### Task item
Retype the listing below exactly, beginning at the line that contains "text_box [30, 233, 1132, 903]" and ending with its last line.

Content starts

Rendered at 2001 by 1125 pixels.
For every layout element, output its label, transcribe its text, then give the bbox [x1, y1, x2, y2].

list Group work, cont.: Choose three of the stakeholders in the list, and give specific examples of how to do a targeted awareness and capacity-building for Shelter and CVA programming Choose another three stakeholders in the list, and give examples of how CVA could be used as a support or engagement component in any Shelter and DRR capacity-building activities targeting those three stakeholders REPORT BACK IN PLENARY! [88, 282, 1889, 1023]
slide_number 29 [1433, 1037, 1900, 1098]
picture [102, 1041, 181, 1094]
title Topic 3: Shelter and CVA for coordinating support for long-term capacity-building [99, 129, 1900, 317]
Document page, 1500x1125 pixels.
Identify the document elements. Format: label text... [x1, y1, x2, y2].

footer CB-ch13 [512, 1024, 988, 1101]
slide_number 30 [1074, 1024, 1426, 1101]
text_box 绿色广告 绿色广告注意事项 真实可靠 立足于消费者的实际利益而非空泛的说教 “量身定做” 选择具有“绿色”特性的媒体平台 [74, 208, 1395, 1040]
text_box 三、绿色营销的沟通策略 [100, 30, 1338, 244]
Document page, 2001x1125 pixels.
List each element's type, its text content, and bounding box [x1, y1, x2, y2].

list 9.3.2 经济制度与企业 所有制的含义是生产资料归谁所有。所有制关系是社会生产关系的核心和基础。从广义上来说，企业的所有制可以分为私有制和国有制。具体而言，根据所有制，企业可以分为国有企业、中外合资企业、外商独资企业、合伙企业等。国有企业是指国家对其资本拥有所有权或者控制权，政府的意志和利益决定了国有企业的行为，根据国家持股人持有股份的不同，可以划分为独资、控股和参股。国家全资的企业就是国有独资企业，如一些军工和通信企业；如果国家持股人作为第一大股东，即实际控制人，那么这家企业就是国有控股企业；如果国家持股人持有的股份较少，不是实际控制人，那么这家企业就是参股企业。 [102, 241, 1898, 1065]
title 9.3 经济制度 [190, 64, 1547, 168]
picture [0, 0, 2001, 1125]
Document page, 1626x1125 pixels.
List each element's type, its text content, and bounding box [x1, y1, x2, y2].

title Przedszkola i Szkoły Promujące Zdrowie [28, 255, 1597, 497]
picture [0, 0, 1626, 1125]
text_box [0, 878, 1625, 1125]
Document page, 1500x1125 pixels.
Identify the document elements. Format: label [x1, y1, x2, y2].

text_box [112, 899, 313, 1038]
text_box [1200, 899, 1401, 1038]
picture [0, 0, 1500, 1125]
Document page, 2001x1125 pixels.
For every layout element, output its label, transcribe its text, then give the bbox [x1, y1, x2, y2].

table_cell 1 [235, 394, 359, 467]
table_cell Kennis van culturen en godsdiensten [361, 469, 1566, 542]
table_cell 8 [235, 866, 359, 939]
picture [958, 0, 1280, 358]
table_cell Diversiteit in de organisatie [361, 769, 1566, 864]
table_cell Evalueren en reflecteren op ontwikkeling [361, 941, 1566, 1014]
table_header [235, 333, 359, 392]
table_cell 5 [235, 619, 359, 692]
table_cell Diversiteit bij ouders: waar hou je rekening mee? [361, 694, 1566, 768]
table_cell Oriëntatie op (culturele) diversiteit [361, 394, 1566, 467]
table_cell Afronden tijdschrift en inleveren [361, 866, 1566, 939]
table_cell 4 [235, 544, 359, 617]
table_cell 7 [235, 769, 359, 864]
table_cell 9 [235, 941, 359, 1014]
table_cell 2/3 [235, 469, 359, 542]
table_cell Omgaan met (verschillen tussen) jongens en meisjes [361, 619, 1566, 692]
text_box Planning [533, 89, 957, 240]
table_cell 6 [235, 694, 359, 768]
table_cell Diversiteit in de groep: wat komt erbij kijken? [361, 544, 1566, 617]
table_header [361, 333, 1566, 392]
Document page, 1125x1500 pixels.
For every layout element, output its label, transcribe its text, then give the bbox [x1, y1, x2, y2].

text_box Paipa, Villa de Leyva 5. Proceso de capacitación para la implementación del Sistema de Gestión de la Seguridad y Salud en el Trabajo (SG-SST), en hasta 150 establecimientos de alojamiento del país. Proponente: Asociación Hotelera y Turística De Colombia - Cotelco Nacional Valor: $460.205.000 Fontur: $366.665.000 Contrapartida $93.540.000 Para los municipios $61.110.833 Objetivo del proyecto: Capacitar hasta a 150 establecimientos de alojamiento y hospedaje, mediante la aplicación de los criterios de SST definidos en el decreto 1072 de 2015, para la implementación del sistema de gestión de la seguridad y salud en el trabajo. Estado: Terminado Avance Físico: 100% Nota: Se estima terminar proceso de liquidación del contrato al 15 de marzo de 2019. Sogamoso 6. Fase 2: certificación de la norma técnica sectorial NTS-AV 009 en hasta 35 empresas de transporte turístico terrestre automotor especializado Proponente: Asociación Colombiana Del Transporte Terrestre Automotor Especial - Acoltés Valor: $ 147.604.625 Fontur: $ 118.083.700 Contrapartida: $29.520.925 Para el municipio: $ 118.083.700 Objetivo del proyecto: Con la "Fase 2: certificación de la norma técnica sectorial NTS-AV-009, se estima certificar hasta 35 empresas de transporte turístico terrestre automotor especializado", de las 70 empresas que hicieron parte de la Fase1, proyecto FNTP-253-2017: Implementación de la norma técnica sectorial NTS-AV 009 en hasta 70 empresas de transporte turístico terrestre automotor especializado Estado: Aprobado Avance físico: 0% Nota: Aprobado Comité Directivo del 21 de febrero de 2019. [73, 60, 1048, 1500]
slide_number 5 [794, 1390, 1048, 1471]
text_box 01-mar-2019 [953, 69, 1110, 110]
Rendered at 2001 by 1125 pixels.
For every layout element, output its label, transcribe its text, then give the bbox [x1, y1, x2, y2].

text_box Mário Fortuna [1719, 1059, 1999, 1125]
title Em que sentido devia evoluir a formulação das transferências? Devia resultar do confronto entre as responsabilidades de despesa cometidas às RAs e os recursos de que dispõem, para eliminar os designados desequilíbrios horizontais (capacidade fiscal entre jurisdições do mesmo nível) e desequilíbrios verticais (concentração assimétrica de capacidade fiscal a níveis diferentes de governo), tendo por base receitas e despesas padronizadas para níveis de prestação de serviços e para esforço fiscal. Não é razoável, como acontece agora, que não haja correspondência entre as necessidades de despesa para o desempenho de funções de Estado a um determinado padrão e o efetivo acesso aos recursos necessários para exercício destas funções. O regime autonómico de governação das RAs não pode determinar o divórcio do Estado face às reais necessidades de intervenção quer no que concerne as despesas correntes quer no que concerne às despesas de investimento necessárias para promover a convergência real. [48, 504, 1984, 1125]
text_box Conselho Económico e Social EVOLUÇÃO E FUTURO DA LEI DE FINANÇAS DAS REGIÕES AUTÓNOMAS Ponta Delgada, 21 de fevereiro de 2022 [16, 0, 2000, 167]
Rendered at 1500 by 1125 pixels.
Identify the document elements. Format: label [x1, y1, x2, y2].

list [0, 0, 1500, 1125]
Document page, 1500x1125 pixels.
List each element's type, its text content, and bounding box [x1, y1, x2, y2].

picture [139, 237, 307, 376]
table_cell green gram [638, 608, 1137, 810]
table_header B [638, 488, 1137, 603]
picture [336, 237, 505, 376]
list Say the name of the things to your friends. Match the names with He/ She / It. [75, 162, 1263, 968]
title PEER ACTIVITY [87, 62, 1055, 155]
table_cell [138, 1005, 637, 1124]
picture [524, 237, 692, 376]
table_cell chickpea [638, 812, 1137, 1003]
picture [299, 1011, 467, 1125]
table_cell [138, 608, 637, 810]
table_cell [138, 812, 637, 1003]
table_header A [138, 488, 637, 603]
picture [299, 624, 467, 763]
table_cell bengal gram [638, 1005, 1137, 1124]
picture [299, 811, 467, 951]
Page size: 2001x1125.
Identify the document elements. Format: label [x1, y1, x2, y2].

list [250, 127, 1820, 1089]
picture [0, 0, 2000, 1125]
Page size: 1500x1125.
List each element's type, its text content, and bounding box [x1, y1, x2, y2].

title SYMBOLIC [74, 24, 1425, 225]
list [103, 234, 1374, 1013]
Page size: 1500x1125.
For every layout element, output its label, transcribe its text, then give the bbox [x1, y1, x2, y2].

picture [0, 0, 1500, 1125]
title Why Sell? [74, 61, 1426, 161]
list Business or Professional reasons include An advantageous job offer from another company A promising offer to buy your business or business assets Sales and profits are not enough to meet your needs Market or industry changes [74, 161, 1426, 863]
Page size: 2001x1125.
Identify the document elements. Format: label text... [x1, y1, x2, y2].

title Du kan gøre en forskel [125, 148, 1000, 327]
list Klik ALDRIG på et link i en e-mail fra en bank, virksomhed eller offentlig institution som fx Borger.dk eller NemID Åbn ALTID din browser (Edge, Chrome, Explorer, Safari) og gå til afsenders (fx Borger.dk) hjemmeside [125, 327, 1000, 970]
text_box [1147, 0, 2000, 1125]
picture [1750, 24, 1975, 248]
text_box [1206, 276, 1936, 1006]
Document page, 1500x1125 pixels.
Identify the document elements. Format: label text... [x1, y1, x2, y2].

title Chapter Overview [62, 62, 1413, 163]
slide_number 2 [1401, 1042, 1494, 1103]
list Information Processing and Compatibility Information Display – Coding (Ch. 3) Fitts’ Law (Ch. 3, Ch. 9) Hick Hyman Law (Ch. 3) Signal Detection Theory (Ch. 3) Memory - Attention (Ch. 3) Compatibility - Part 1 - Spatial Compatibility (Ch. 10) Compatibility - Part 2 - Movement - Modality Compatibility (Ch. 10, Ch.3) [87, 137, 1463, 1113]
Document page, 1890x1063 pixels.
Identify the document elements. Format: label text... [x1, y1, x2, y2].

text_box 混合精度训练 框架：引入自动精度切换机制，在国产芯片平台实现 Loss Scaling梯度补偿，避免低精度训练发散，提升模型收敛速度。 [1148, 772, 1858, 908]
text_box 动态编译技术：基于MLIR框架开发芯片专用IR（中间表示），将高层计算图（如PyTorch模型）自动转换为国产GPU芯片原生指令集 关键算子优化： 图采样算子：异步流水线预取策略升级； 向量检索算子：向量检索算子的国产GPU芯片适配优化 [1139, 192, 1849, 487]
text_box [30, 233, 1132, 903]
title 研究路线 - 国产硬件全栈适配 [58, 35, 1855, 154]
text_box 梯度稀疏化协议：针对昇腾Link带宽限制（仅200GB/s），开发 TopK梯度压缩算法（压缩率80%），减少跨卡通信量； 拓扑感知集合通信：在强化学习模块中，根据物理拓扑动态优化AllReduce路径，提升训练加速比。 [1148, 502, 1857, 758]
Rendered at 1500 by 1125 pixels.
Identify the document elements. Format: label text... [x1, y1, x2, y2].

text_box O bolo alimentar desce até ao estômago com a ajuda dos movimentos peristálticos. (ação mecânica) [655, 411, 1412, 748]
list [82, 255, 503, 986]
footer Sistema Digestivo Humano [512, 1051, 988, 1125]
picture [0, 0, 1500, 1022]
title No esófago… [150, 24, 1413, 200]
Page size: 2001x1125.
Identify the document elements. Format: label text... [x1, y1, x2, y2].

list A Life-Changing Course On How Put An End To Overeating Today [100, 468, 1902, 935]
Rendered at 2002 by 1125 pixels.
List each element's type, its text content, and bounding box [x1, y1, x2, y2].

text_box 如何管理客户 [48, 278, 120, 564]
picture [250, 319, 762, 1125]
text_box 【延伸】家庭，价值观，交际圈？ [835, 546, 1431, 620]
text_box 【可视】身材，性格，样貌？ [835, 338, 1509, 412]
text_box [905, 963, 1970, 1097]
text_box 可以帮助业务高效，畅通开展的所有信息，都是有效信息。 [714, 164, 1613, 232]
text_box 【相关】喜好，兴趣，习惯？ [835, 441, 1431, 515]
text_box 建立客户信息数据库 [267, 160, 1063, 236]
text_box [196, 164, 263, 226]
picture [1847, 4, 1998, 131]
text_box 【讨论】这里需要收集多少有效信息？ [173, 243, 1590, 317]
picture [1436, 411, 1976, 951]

Content ends

### Your response
text_box [30, 233, 1132, 903]
title 研究路线 - 国产硬件全栈适配 [58, 35, 1855, 154]
text_box 梯度稀疏化协议：针对昇腾Link带宽限制（仅200GB/s），开发 TopK梯度压缩算法（压缩率80%），减少跨卡通信量； 拓扑感知集合通信：在强化学习模块中，根据物理拓扑动态优化AllReduce路径，提升训练加速比。 [1148, 502, 1857, 758]
Rendered at 1500 by 1125 pixels.
Identify the document elements. Format: label text... [x1, y1, x2, y2].

text_box O bolo alimentar desce até ao estômago com a ajuda dos movimentos peristálticos. (ação mecânica) [655, 411, 1412, 748]
list [82, 255, 503, 986]
footer Sistema Digestivo Humano [512, 1051, 988, 1125]
picture [0, 0, 1500, 1022]
title No esófago… [150, 24, 1413, 200]
Page size: 2001x1125.
Identify the document elements. Format: label text... [x1, y1, x2, y2].

list A Life-Changing Course On How Put An End To Overeating Today [100, 468, 1902, 935]
Rendered at 2002 by 1125 pixels.
List each element's type, its text content, and bounding box [x1, y1, x2, y2].

text_box 如何管理客户 [48, 278, 120, 564]
picture [250, 319, 762, 1125]
text_box 【延伸】家庭，价值观，交际圈？ [835, 546, 1431, 620]
text_box 【可视】身材，性格，样貌？ [835, 338, 1509, 412]
text_box [905, 963, 1970, 1097]
text_box 可以帮助业务高效，畅通开展的所有信息，都是有效信息。 [714, 164, 1613, 232]
text_box 【相关】喜好，兴趣，习惯？ [835, 441, 1431, 515]
text_box 建立客户信息数据库 [267, 160, 1063, 236]
text_box [196, 164, 263, 226]
picture [1847, 4, 1998, 131]
text_box 【讨论】这里需要收集多少有效信息？ [173, 243, 1590, 317]
picture [1436, 411, 1976, 951]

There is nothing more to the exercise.